### Prompt:
In your copy, leave out the pictures and repeat every record exactly.

**** Data supplied ****

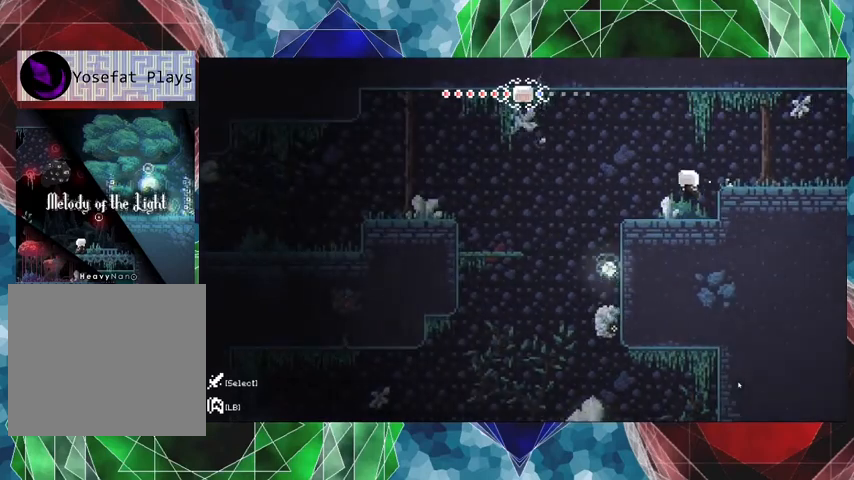
{"buttons": ["B", "DPAD_LEFT"], "left_stick": "center", "right_stick": "center", "events": [[267, "B", "down"]]}
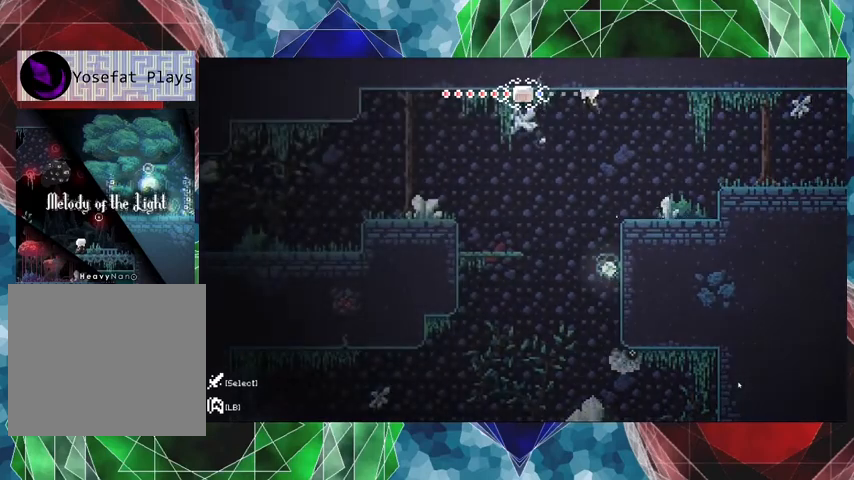
{"buttons": ["DPAD_LEFT"], "left_stick": "center", "right_stick": "center", "events": [[33, "B", "up"], [33, "R1", "down"], [200, "R1", "up"]]}
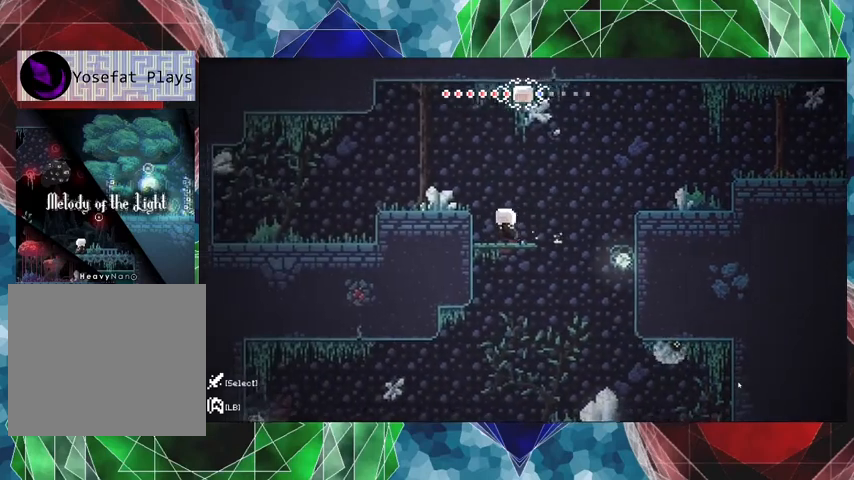
{"buttons": ["DPAD_LEFT"], "left_stick": "center", "right_stick": "center", "events": [[100, "DPAD_LEFT", "up"], [267, "DPAD_LEFT", "down"], [300, "B", "down"], [467, "B", "up"]]}
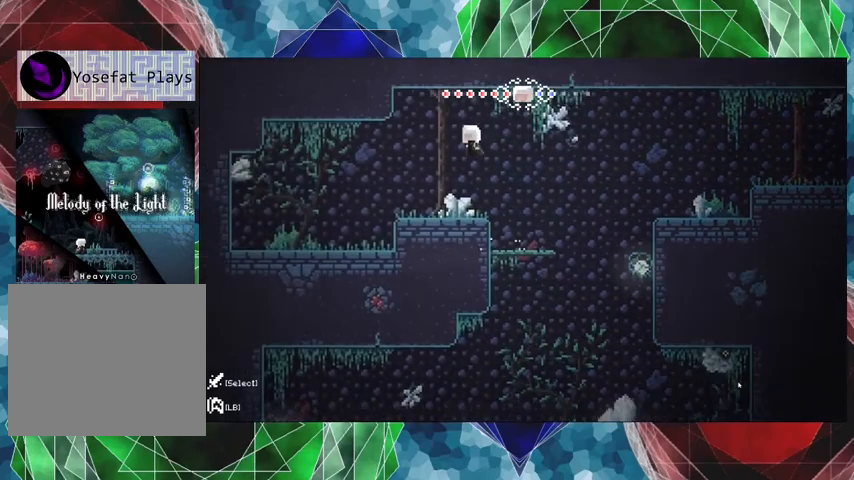
{"buttons": [], "left_stick": "center", "right_stick": "center", "events": [[300, "DPAD_LEFT", "up"]]}
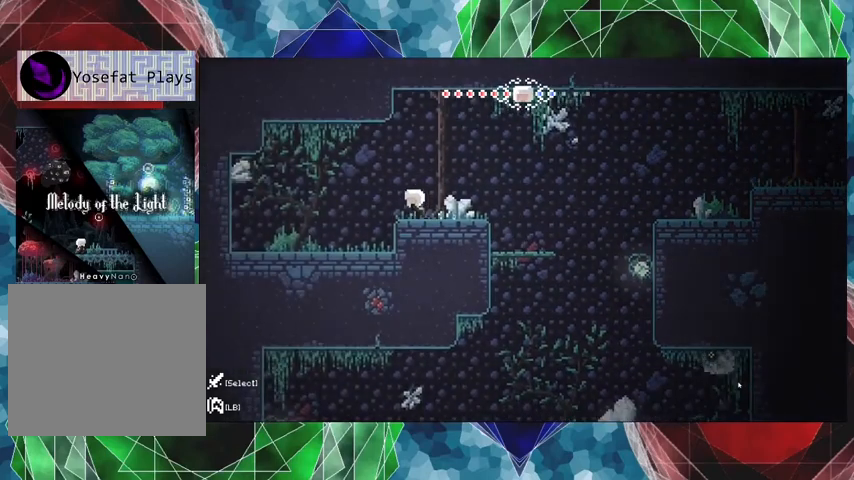
{"buttons": [], "left_stick": "center", "right_stick": "center", "events": [[300, "Y", "down"], [400, "Y", "up"]]}
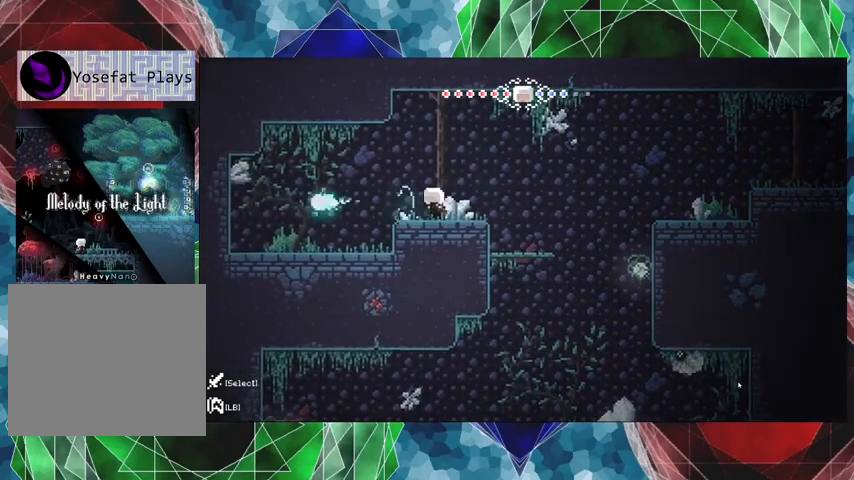
{"buttons": [], "left_stick": "center", "right_stick": "center", "events": [[200, "DPAD_RIGHT", "down"], [400, "DPAD_RIGHT", "up"]]}
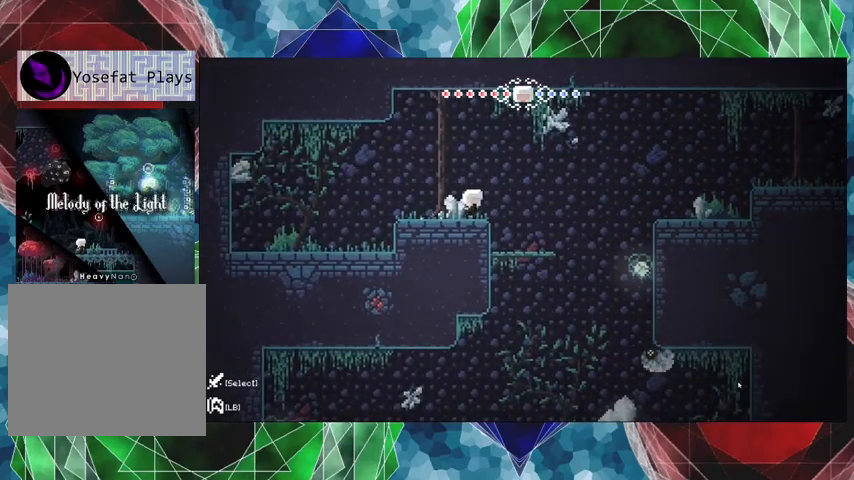
{"buttons": [], "left_stick": "center", "right_stick": "center", "events": [[267, "DPAD_RIGHT", "down"], [500, "DPAD_RIGHT", "up"]]}
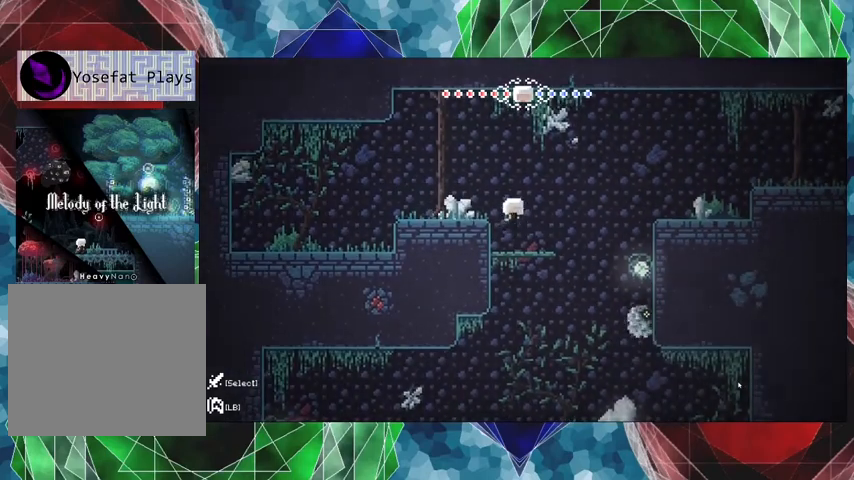
{"buttons": ["B", "DPAD_UP", "DPAD_RIGHT"], "left_stick": "center", "right_stick": "center", "events": [[100, "DPAD_RIGHT", "down"], [167, "DPAD_UP", "down"], [267, "B", "down"]]}
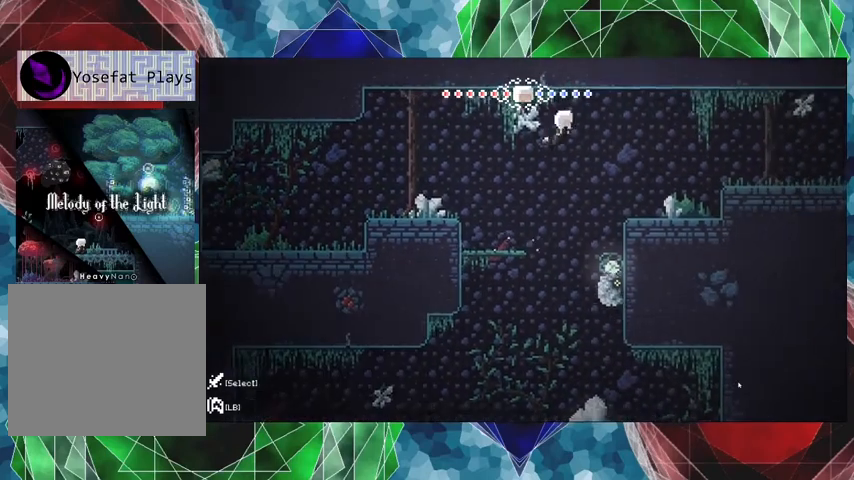
{"buttons": ["DPAD_RIGHT"], "left_stick": "center", "right_stick": "center", "events": [[67, "R1", "down"], [100, "DPAD_UP", "up"], [233, "R1", "up"], [267, "B", "up"]]}
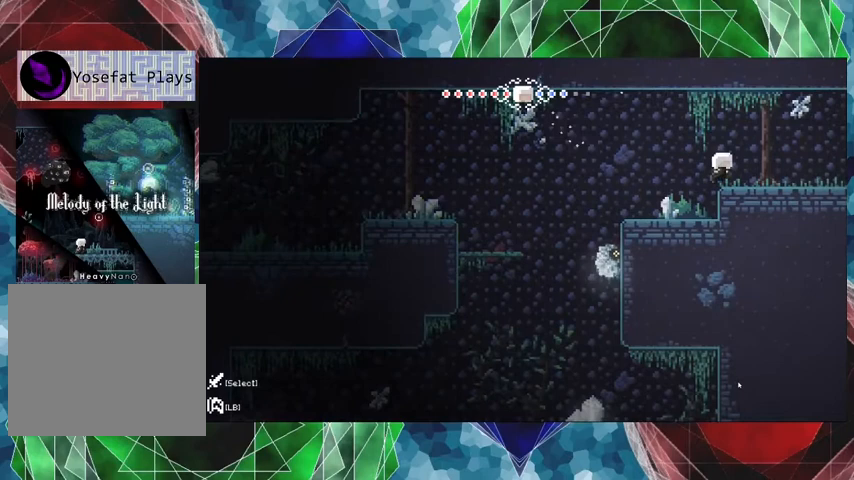
{"buttons": ["DPAD_RIGHT"], "left_stick": "center", "right_stick": "center", "events": []}
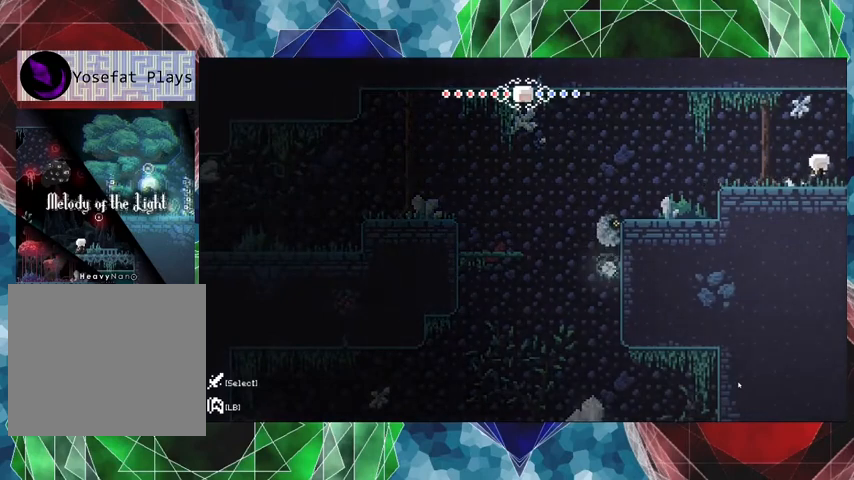
{"buttons": [], "left_stick": "center", "right_stick": "center", "events": [[500, "DPAD_RIGHT", "up"]]}
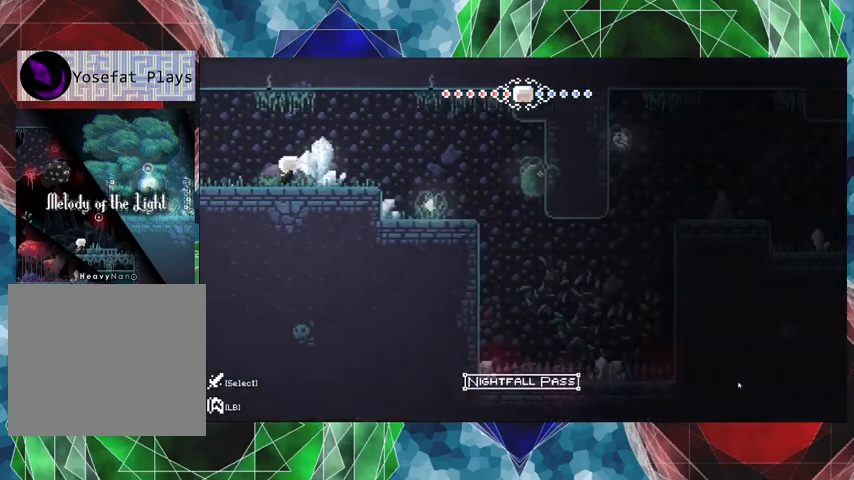
{"buttons": ["DPAD_RIGHT"], "left_stick": "center", "right_stick": "center", "events": [[333, "DPAD_RIGHT", "down"]]}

****

### Output of the task:
{"buttons": ["B", "DPAD_LEFT"], "left_stick": "center", "right_stick": "center", "events": [[267, "B", "down"]]}
{"buttons": ["DPAD_LEFT"], "left_stick": "center", "right_stick": "center", "events": [[33, "B", "up"], [33, "R1", "down"], [200, "R1", "up"]]}
{"buttons": ["DPAD_LEFT"], "left_stick": "center", "right_stick": "center", "events": [[100, "DPAD_LEFT", "up"], [267, "DPAD_LEFT", "down"], [300, "B", "down"], [467, "B", "up"]]}
{"buttons": [], "left_stick": "center", "right_stick": "center", "events": [[300, "DPAD_LEFT", "up"]]}
{"buttons": [], "left_stick": "center", "right_stick": "center", "events": [[300, "Y", "down"], [400, "Y", "up"]]}
{"buttons": [], "left_stick": "center", "right_stick": "center", "events": [[200, "DPAD_RIGHT", "down"], [400, "DPAD_RIGHT", "up"]]}
{"buttons": [], "left_stick": "center", "right_stick": "center", "events": [[267, "DPAD_RIGHT", "down"], [500, "DPAD_RIGHT", "up"]]}
{"buttons": ["B", "DPAD_UP", "DPAD_RIGHT"], "left_stick": "center", "right_stick": "center", "events": [[100, "DPAD_RIGHT", "down"], [167, "DPAD_UP", "down"], [267, "B", "down"]]}
{"buttons": ["DPAD_RIGHT"], "left_stick": "center", "right_stick": "center", "events": [[67, "R1", "down"], [100, "DPAD_UP", "up"], [233, "R1", "up"], [267, "B", "up"]]}
{"buttons": ["DPAD_RIGHT"], "left_stick": "center", "right_stick": "center", "events": []}
{"buttons": [], "left_stick": "center", "right_stick": "center", "events": [[500, "DPAD_RIGHT", "up"]]}
{"buttons": ["DPAD_RIGHT"], "left_stick": "center", "right_stick": "center", "events": [[333, "DPAD_RIGHT", "down"]]}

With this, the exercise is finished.